The Boat Company must also be unaware that the salmon runs have doubled since logging commenced, particularly in the most heavily harvested watersheds like the Harris River and Staney Creek. Logging has not harmed fish habitat.
The Boat Company is also misinformed about wildlife and logging. Wildlife populations are doing fine in the areas that we have harvested in the past. Wolf populations on Prince of Wales Island may be at a low cycle now, but not because they are starving; there are lots of deer for them to eat. In addition, many of the logging roads that were constructed are used by hunters, sport fishermen and other recreationists.
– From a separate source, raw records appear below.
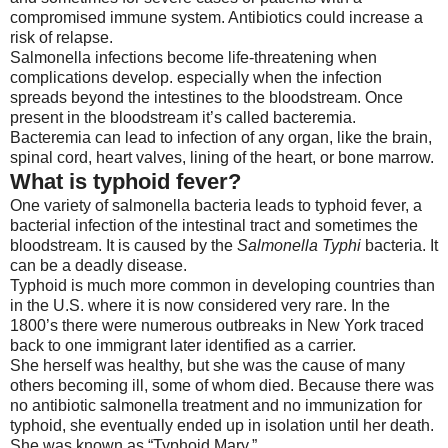
compromised immune system. Antibiotics could increase a
risk of relapse.
Salmonella infections become life-threatening when
complications develop. especially when the infection
spreads beyond the intestines to the bloodstream. Once
present in the bloodstream it’s called bacteremia.
Bacteremia can lead to infection of any organ, like the brain,
spinal cord, heart valves, lining of the heart, or bone marrow.
What is typhoid fever?
One variety of salmonella bacteria leads to typhoid fever, a
bacterial infection of the intestinal tract and sometimes the
bloodstream. It is caused by the
Salmonella Typhi
bacteria. It
can be a deadly disease.
Typhoid is much more common in developing countries than
in the U.S. where it is now considered very rare. In the
1800’s there were numerous outbreaks in New York traced
back to one immigrant later identified as a carrier.
She herself was healthy, but she was the cause of many
others becoming ill, some of whom died. Because there was
no antibiotic salmonella treatment and no immunization for
typhoid, she eventually ended up in isolation until her death.
She was known as “Typhoid Mary.”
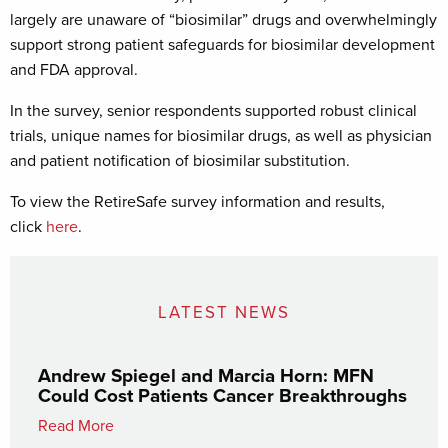
largely are unaware of “biosimilar” drugs and overwhelmingly
support strong patient safeguards for biosimilar development
and FDA approval.
In the survey, senior respondents supported robust clinical
trials, unique names for biosimilar drugs, as well as physician
and patient notification of biosimilar substitution.
To view the RetireSafe survey information and results,
click
here
.
LATEST NEWS
Andrew Spiegel and Marcia Horn: MFN
Could Cost Patients Cancer Breakthroughs
Read More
The Boat Company claims that the timber companies have benefited from vast public subsidies. That's simply false. Granted, the Forest Service often spends more on its environmental impact statements than it receives in stumpage from timber companies, but that is not a subsidy to the timber industry. The industry receives no benefit from those environmental impact statements and the industry pays competitive prices for what little timber is made available. By the way, the Forest Service made a significant profit on the Big Thorne timber sale that is currently being harvested on Prince of Wales. That's because it is a big, cost effective project comprised of mature (old growth) timber.
Thanks for the opportunity to correct the Boat Company's misstatements.
Received April 14, 2016 - Published April 16, 2016
About: Owen Graham is the Executive Director of the Alaska Forest Association. "The AFA is a non-profit business association that was formed in 1957 to represent the interests of the timber industry in Southeast Alaska. The AFA currently manages a pension program, a group health insurance program, a scholarship program for the timber industry and also sponsors the Sustainable Forestry Initiative program for Alaska. Our members businesses and their employee s lives are dependent upon a reliable supply of timber."